Wednesday 5 June 2013

Wireless Part 5

Hey all, welcome back to part 5 of my wireless hacking set. Last week we looked at breaking WEP, so today i thought i would show how the handshake worked. Handshakes are key, they are the agreement and connection between the AP and the client. Without them there would be no connection at all.

Ethernet Frames

First important thing to understand is Ethernet frames. In a Ethernet packet (either wireless or wired), you have a number of sections.
  • Preamble

    This is 7 bytes and is for bit synchronization.
  • Start frame delimiter

    A single byte, used as a flag, and is the start of the frame
  • Destination Address

    48-bits, this is the MAC address for the packet's end point, used by routers to determine exactly what device for the packet to end up at.
  • Source address

    48-bits, this is the MAC address for the packets start point, so the end point knows who sent it.
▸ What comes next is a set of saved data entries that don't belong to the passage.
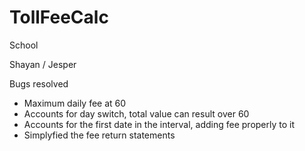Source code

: # TollFeeCalc
School

Shayan / Jesper

Bugs resolved 
* Maximum daily fee at 60
* Accounts for day switch, total value can result over 60
* Accounts for the first date in the interval, adding fee properly to it
* Simplyfied the fee return statements
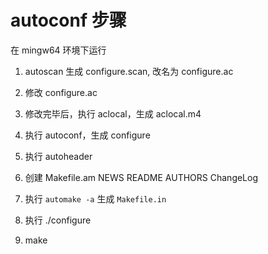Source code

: # autoconf 步骤

在 mingw64 环境下运行

1. autoscan 生成 configure.scan, 改名为 configure.ac
2. 修改 configure.ac


3. 修改完毕后，执行 aclocal，生成 aclocal.m4
4. 执行 autoconf，生成 configure
5. 执行 autoheader
6. 创建 Makefile.am  NEWS README AUTHORS ChangeLog
7. 执行 `automake -a` 生成 `Makefile.in`

8. 执行 ./configure
9. make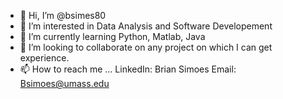 - 👋 Hi, I’m @bsimes80
- 👀 I’m interested in Data Analysis and Software Developement
- 🌱 I’m currently learning Python, Matlab, Java
- 💞️ I’m looking to collaborate on any project on which I can get experience.
- 📫 How to reach me ... LinkedIn: Brian Simoes  Email: Bsimoes@umass.edu

<!---
bsimes80/bsimes80 is a ✨ special ✨ repository because its `README.md` (this file) appears on your GitHub profile.
You can click the Preview link to take a look at your changes.
--->
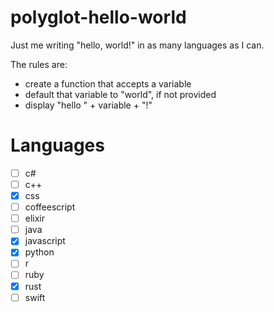 # polyglot-hello-world
Just me writing "hello, world!" in as many languages as I can.

The rules are:
  - create a function that accepts a variable
  - default that variable to "world", if not provided
  - display "hello " + variable + "!"

# Languages

- [ ] c#
- [ ] c++
- [x] css
- [ ] coffeescript
- [ ] elixir
- [ ] java
- [x] javascript
- [x] python
- [ ] r
- [ ] ruby
- [x] rust
- [ ] swift
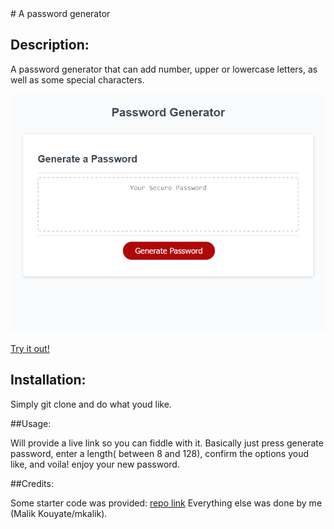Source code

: <MODULE3-PASSWORD-GENERATOR>
# A password generator

## Description:

A password generator that can add number, upper or lowercase letters, as well as some special characters.

![Screen shot of the application](/assets/images/pwordgen_pic.png)

[Try it out!](#)

## Installation:

Simply git clone and do what youd like.

##Usage:

Will provide a live link so you can fiddle with it. Basically just press generate password, enter a length( between 8 and 128), confirm the options youd like, and 
voila! enjoy your new password.

##Credits:

Some starter code was provided: [repo link](https://github.com/coding-boot-camp/friendly-parakeet)
Everything else was done by me (Malik Kouyate/mkalik).
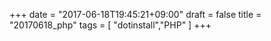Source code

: +++
date = "2017-06-18T19:45:21+09:00"
draft = false
title = "20170618_php"
tags = [ "dotinstall","PHP" ]
+++
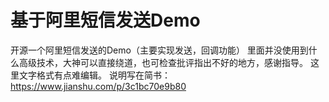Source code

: # 基于阿里短信发送Demo
开源一个阿里短信发送的Demo（主要实现发送，回调功能）
里面并没使用到什么高级技术，大神可以直接绕道，也可检查批评指出不好的地方，感谢指导。
这里文字格式有点难编辑。
说明写在简书：https://www.jianshu.com/p/3c1bc70e9b80
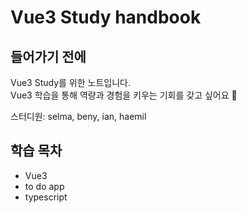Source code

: # Vue3 Study handbook

## 들어가기 전에

Vue3 Study를 위한 노트입니다.  
Vue3 학습을 통해 역량과 경험을 키우는 기회를 갖고 싶어요 🙏


스터디원: selma, beny, ian, haemil


## 학습 목차

- Vue3
- to do app
- typescript


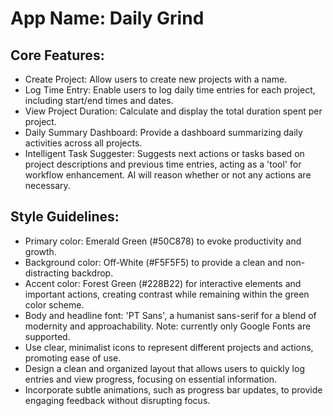 # **App Name**: Daily Grind

## Core Features:

- Create Project: Allow users to create new projects with a name.
- Log Time Entry: Enable users to log daily time entries for each project, including start/end times and dates.
- View Project Duration: Calculate and display the total duration spent per project.
- Daily Summary Dashboard: Provide a dashboard summarizing daily activities across all projects.
- Intelligent Task Suggester: Suggests next actions or tasks based on project descriptions and previous time entries, acting as a 'tool' for workflow enhancement. AI will reason whether or not any actions are necessary.

## Style Guidelines:

- Primary color: Emerald Green (#50C878) to evoke productivity and growth.
- Background color: Off-White (#F5F5F5) to provide a clean and non-distracting backdrop.
- Accent color: Forest Green (#228B22) for interactive elements and important actions, creating contrast while remaining within the green color scheme.
- Body and headline font: 'PT Sans', a humanist sans-serif for a blend of modernity and approachability. Note: currently only Google Fonts are supported.
- Use clear, minimalist icons to represent different projects and actions, promoting ease of use.
- Design a clean and organized layout that allows users to quickly log entries and view progress, focusing on essential information.
- Incorporate subtle animations, such as progress bar updates, to provide engaging feedback without disrupting focus.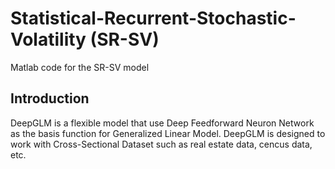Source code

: # Statistical-Recurrent-Stochastic-Volatility (SR-SV)
Matlab code for the SR-SV model

## Introduction
DeepGLM is a flexible model that use Deep Feedforward Neuron Network as the basis function for Generalized Linear Model. DeepGLM is designed to work with Cross-Sectional Dataset such as real estate data, cencus data, etc. <br/>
Also this is used so if the packet is corrupted or the endpoint is not found, a message can be sent to the sender so the sender isn't waiting for a reply forever.
  • Length/Ethernet Type

    This gives the ethernet type (Ethernet or Ethernet II). In 802.3(Ethernet), this would give the length of the data section (maximum 1500 bytes).
  • Data

    Exactly what it sounds like, this is the data being sent, up to 1500 bytes, in WEP which we talked about over the last few weeks, this would be the WEP packet we spoke of, so the IV + cypher text.
  • Padding

    For reasons related to CSMA/CD (which i won't get into today), a packet must be at least 64 bytes in total. If the data field + other fields do not fulfill this requirement, the padding is used to make sure the packet meets it minimum required length.
  • Checksum

    The Checksum, the saving grace of any packet of data, this is the answer to a simple one way algorithm run on the data to ensure when it reaches its end point it is still correct, and there are no 1's becoming 0's and vice versa.


Now as part of the start frame delimiter, there are some flags, these are just little extra bits that are sent in the frame, each is just a 1 or 0, indicating yes or no, just a couple of flags are SYN, ACK, RST and FIN, today we will focus on SYN and ACK.

The basic TCP handshake

For short, SYN is synchronize and ACK for acknowledge.

The 3-way TCP handshake is very simple, as as a result i am leaving it as the first handshake we will cover, and is the basis i used to learn the 4-Way Handshake. The basis of the hand shake is as follows
SYN
SYN,ACK
ACK

All this is is a ask, a reply and a acknowledgement that the reply has been received.

I'm going to leave this here for this week as i am extremely tired from doing my CBT earlier today (british compulsory bike training, so i can get a motorbike, which of course will have a Yagi antenna strapped to it for a bit of war driving :) ).